### [RECORDS]
Segment Open
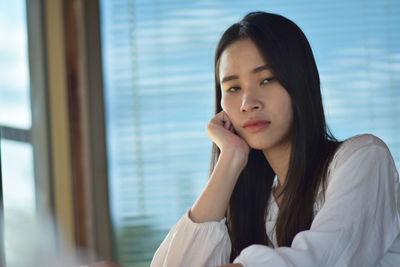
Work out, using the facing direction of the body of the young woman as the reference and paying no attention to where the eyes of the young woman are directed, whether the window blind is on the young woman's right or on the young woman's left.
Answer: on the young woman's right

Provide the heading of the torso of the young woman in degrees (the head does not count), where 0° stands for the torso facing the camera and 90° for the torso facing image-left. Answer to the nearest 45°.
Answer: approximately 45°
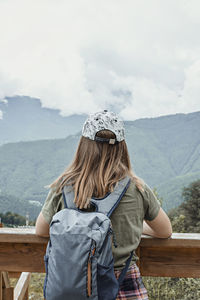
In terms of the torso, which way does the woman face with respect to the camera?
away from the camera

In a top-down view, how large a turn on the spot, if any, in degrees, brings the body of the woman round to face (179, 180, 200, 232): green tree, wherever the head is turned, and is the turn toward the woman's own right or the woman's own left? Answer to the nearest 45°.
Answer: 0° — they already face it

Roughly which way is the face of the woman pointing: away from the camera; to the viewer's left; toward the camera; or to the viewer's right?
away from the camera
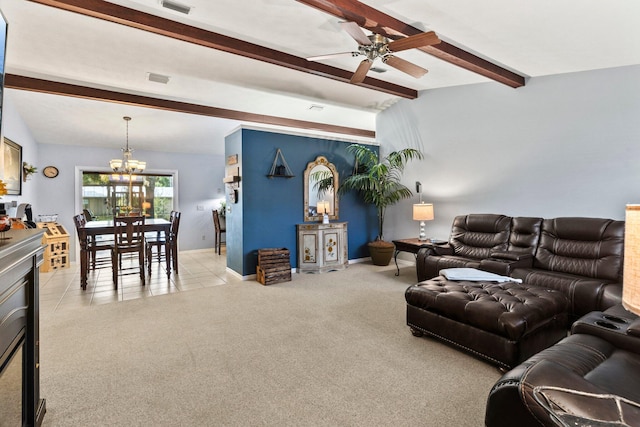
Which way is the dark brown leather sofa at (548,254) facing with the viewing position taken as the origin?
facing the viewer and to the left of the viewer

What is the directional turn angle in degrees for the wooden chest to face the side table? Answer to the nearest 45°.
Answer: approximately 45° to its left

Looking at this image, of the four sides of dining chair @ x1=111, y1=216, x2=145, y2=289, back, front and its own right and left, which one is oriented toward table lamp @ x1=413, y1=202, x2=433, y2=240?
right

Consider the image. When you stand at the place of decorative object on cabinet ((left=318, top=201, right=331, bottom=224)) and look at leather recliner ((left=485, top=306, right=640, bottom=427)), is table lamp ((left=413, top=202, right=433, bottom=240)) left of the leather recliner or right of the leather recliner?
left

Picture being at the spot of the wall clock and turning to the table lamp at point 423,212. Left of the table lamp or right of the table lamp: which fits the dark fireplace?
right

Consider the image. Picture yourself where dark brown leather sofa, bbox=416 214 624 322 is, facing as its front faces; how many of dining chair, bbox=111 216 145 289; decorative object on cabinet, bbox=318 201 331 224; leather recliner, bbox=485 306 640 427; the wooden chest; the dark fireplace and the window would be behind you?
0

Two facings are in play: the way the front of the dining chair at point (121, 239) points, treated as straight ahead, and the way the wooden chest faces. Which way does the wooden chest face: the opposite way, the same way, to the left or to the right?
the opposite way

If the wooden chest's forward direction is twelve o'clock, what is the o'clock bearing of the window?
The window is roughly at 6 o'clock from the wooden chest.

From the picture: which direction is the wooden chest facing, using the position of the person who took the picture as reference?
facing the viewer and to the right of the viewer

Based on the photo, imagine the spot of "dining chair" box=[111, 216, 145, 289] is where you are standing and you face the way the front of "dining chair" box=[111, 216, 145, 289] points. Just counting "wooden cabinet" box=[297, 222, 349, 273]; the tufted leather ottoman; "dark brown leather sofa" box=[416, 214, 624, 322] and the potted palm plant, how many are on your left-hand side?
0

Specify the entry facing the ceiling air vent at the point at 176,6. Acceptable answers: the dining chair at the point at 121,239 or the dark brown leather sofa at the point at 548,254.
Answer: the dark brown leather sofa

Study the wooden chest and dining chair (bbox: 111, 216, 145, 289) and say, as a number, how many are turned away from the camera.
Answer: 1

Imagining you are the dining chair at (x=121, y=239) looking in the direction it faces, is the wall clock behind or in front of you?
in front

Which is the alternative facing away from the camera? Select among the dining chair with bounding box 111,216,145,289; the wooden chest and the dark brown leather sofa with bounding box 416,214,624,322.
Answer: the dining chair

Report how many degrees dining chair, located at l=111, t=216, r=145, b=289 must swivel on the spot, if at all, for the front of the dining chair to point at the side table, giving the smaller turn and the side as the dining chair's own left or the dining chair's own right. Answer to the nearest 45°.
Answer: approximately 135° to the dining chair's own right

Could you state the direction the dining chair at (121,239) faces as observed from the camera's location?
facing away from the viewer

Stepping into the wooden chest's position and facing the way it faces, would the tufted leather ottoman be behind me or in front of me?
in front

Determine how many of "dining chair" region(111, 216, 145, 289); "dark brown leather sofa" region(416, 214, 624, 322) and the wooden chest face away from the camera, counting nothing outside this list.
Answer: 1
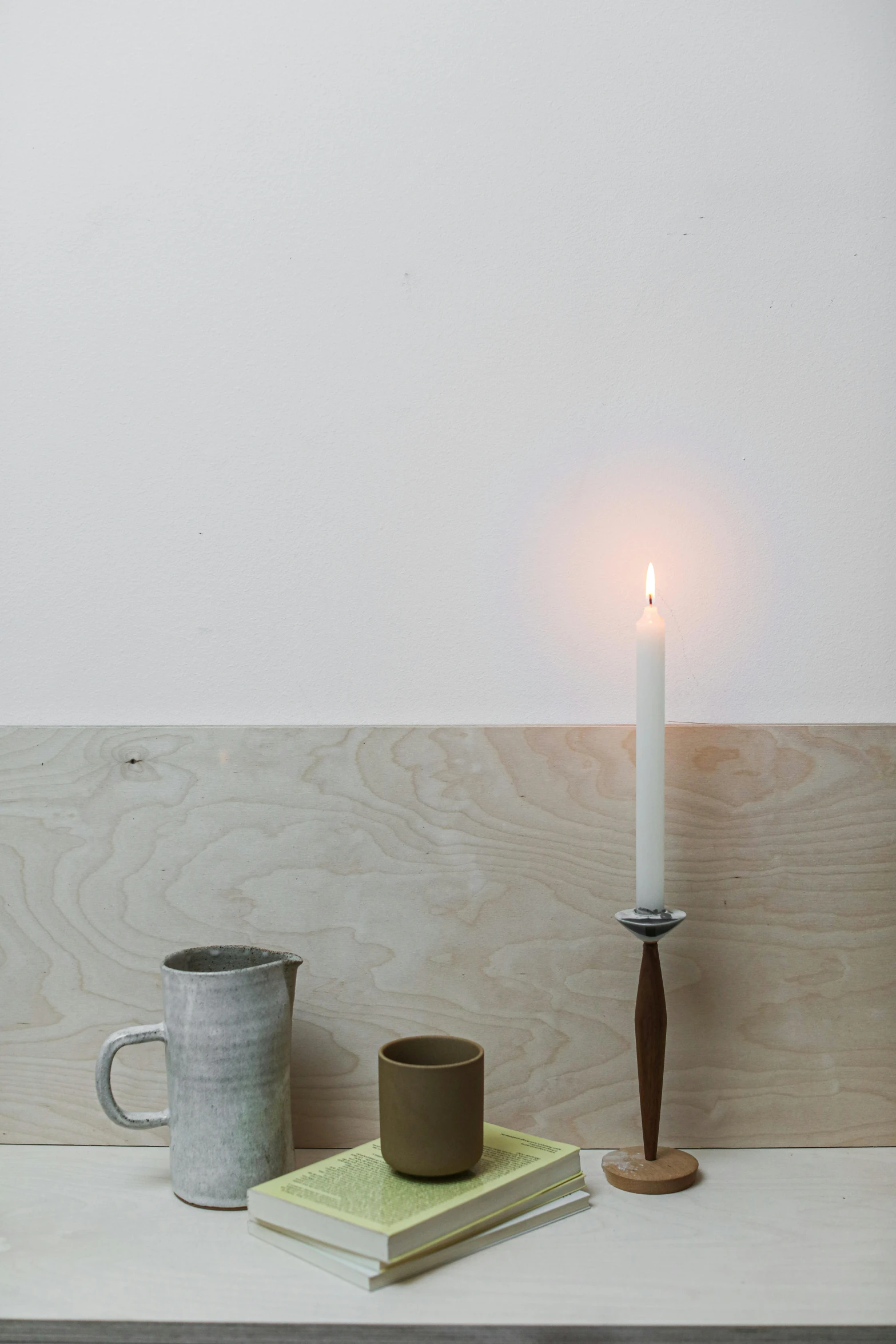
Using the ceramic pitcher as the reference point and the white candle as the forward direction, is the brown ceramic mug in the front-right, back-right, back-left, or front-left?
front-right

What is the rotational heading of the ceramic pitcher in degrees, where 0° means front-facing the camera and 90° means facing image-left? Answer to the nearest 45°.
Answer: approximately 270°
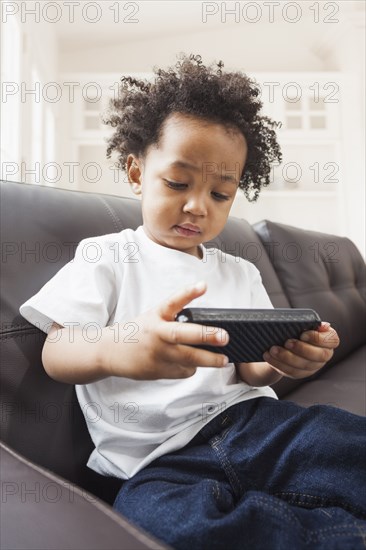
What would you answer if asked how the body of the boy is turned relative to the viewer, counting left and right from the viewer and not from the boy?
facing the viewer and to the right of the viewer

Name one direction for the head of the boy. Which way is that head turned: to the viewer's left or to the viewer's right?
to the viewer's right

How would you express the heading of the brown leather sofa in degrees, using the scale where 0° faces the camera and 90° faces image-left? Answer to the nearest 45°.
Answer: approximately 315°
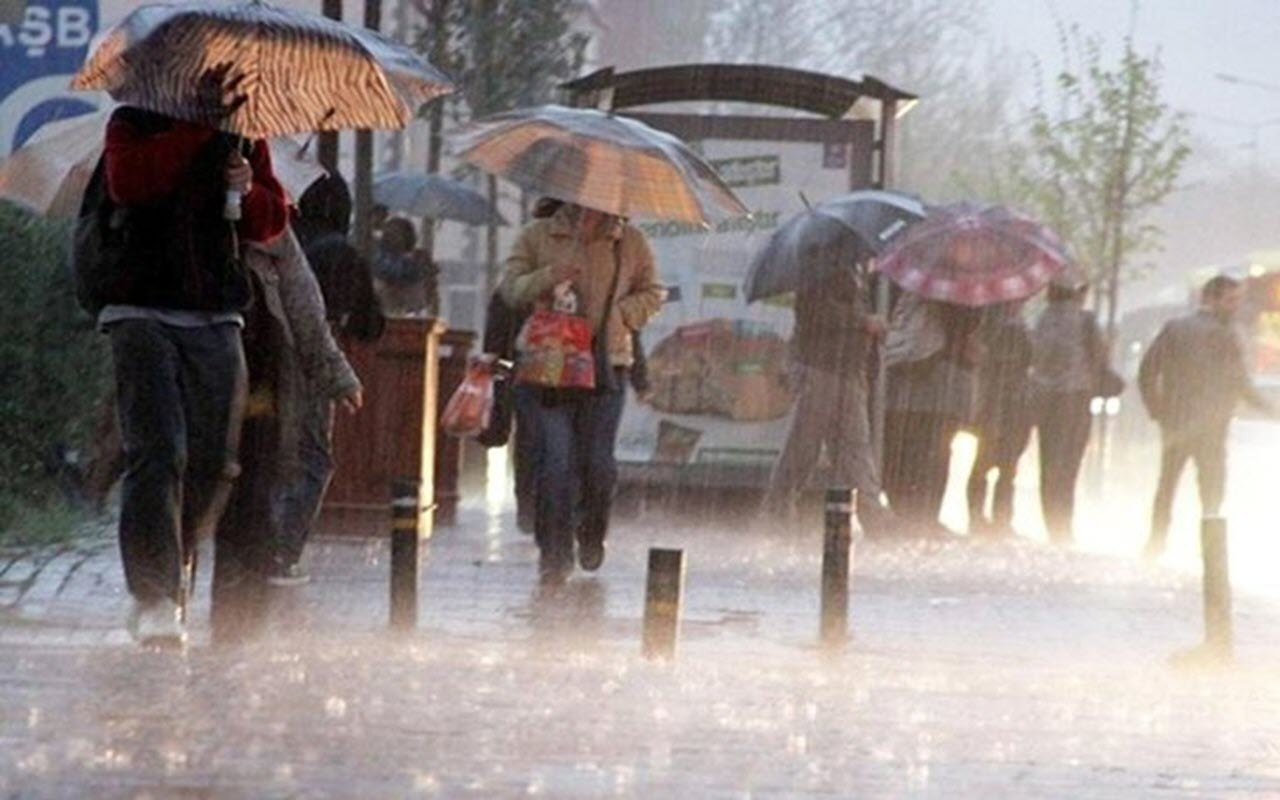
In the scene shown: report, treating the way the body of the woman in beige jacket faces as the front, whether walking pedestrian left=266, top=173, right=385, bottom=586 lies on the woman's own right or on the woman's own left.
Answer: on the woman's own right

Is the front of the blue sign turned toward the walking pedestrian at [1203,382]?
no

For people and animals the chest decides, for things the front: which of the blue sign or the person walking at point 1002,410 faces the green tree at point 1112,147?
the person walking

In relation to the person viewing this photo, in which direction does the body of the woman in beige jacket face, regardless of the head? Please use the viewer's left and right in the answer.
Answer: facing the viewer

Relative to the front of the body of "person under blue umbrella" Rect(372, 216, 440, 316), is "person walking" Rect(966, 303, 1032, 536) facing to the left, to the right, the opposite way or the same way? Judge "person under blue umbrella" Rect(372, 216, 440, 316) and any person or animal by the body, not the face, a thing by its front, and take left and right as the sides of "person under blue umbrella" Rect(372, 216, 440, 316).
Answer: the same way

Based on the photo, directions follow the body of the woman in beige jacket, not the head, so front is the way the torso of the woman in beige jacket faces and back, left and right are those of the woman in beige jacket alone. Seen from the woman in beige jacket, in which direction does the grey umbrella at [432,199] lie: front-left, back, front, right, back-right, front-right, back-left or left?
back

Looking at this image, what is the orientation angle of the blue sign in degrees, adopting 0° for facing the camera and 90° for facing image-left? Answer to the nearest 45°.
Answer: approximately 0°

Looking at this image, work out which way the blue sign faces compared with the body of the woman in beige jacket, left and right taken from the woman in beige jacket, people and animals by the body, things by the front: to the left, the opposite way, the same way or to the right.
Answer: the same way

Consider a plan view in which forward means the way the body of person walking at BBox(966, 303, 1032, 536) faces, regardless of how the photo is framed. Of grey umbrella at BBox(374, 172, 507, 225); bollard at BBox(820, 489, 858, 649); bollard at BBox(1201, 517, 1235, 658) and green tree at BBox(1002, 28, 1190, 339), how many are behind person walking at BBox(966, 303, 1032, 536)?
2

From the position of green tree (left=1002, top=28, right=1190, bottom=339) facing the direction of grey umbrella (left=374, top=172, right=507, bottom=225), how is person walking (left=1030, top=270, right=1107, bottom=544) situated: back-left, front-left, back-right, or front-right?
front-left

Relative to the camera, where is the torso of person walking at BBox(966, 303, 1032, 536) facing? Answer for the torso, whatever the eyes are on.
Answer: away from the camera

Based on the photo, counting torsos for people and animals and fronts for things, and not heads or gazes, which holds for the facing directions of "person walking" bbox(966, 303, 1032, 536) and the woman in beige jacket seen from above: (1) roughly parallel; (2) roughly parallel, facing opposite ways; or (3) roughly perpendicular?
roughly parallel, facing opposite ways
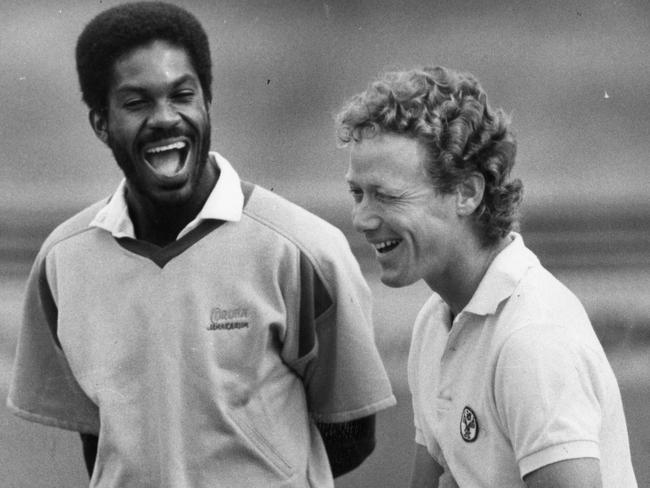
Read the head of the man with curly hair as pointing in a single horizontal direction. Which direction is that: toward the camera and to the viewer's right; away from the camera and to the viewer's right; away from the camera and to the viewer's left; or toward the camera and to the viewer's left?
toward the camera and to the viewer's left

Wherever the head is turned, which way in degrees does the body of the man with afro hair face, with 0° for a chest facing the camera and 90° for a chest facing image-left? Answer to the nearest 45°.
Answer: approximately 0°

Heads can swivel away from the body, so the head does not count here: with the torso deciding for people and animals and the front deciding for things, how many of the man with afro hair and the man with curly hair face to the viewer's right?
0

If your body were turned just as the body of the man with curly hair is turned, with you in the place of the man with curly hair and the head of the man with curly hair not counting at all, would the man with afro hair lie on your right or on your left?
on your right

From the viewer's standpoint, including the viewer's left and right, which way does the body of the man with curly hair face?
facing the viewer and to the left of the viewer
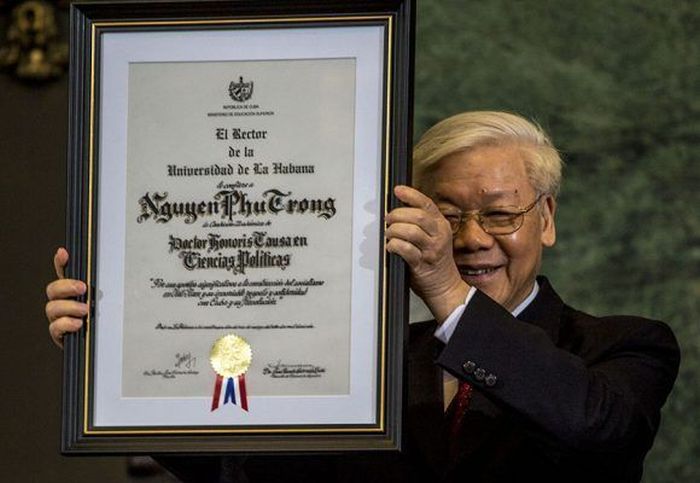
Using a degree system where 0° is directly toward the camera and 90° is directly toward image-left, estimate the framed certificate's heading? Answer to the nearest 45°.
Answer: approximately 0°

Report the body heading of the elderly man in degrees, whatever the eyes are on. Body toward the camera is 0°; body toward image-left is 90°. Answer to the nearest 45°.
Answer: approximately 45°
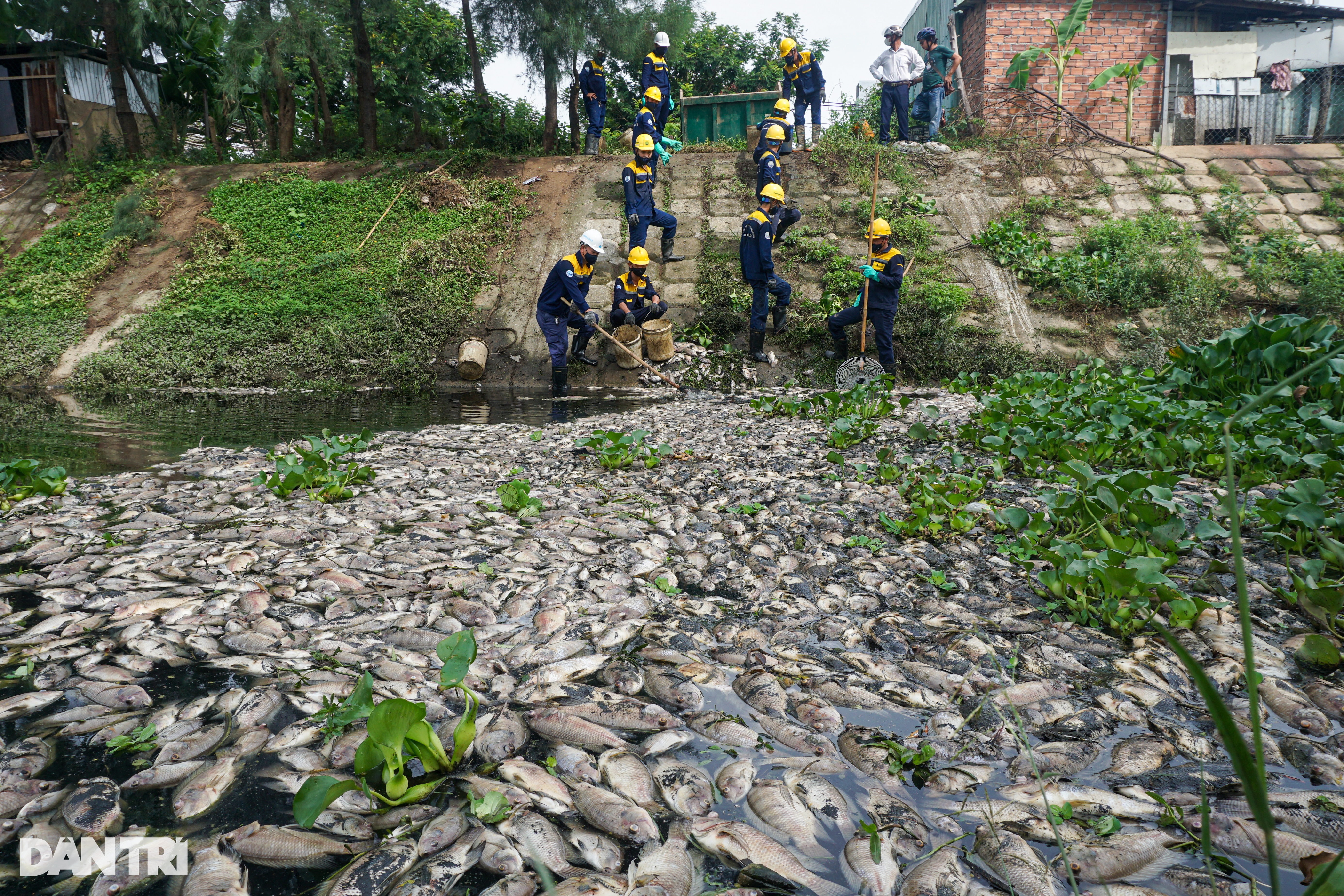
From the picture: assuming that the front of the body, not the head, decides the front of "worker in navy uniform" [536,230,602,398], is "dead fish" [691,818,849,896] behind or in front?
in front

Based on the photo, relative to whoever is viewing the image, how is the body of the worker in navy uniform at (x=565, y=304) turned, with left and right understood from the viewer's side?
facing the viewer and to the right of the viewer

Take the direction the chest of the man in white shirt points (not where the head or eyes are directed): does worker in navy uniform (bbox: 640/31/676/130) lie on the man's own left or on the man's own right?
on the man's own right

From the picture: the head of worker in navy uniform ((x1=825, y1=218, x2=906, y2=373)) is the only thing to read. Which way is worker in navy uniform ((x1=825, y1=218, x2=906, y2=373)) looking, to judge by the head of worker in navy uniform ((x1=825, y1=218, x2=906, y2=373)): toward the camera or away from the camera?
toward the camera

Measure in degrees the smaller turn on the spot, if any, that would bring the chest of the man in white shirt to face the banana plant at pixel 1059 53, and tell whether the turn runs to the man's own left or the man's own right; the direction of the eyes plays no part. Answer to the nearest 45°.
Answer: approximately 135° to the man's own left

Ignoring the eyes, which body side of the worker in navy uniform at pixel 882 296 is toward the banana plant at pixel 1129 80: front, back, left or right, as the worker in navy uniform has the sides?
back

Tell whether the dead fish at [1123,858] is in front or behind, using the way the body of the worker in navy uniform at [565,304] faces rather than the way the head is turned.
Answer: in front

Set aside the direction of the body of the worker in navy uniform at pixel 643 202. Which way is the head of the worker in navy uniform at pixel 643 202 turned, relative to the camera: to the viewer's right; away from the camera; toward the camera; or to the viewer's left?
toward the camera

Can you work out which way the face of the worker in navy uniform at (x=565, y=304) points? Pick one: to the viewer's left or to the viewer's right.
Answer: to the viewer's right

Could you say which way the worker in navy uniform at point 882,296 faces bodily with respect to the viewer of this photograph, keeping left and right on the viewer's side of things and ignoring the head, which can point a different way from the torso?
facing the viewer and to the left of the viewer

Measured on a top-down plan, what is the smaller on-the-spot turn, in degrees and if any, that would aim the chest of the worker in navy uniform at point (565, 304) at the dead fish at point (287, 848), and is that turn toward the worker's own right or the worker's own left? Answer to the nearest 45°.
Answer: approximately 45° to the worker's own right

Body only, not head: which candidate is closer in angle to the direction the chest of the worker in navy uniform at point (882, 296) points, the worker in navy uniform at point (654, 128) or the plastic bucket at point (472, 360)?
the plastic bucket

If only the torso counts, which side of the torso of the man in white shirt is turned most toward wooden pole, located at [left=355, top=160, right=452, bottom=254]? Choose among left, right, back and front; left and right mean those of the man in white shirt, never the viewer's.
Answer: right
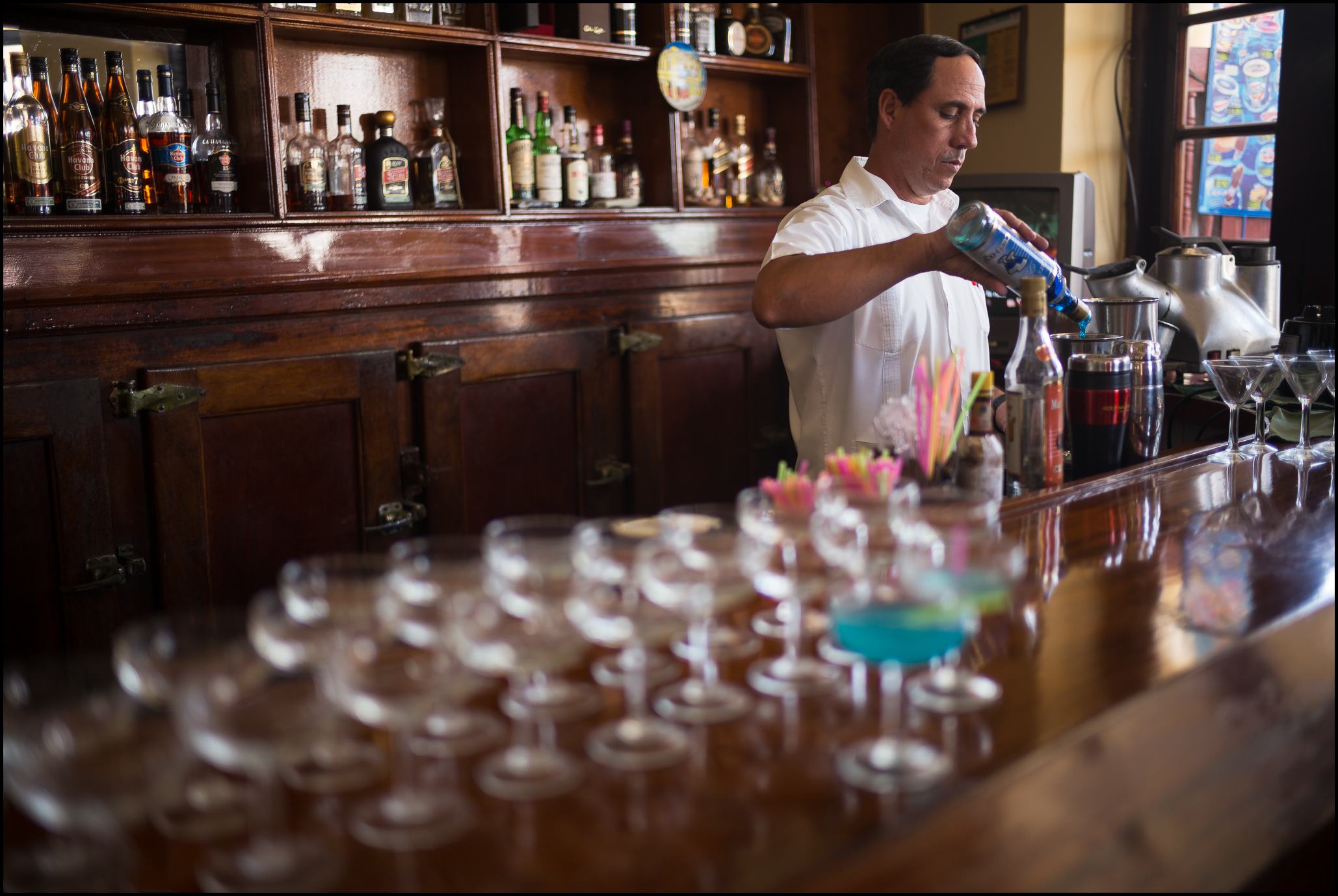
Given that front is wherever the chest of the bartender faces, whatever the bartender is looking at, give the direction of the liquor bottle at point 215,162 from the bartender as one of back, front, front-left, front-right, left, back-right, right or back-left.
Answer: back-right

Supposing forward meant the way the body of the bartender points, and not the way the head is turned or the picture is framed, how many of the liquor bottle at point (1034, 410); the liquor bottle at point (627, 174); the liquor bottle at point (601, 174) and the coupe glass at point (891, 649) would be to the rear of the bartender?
Segment Closed
### [TRY IT]
Turn the lines above, from the line that contains "Report how many" through the line that contains "Answer: approximately 135° to the dining", into a numbered list, leaving out any blank lines.

### [WORKED SOLUTION]
1. Report how many degrees dining chair, located at l=111, t=216, r=145, b=289 must swivel on the spot, if at all, for the front of the dining chair to point at the side table, giving the smaller turn and the side as the dining chair's own left or the dining chair's own right. Answer to the nearest 45°.
2. Answer: approximately 135° to the dining chair's own right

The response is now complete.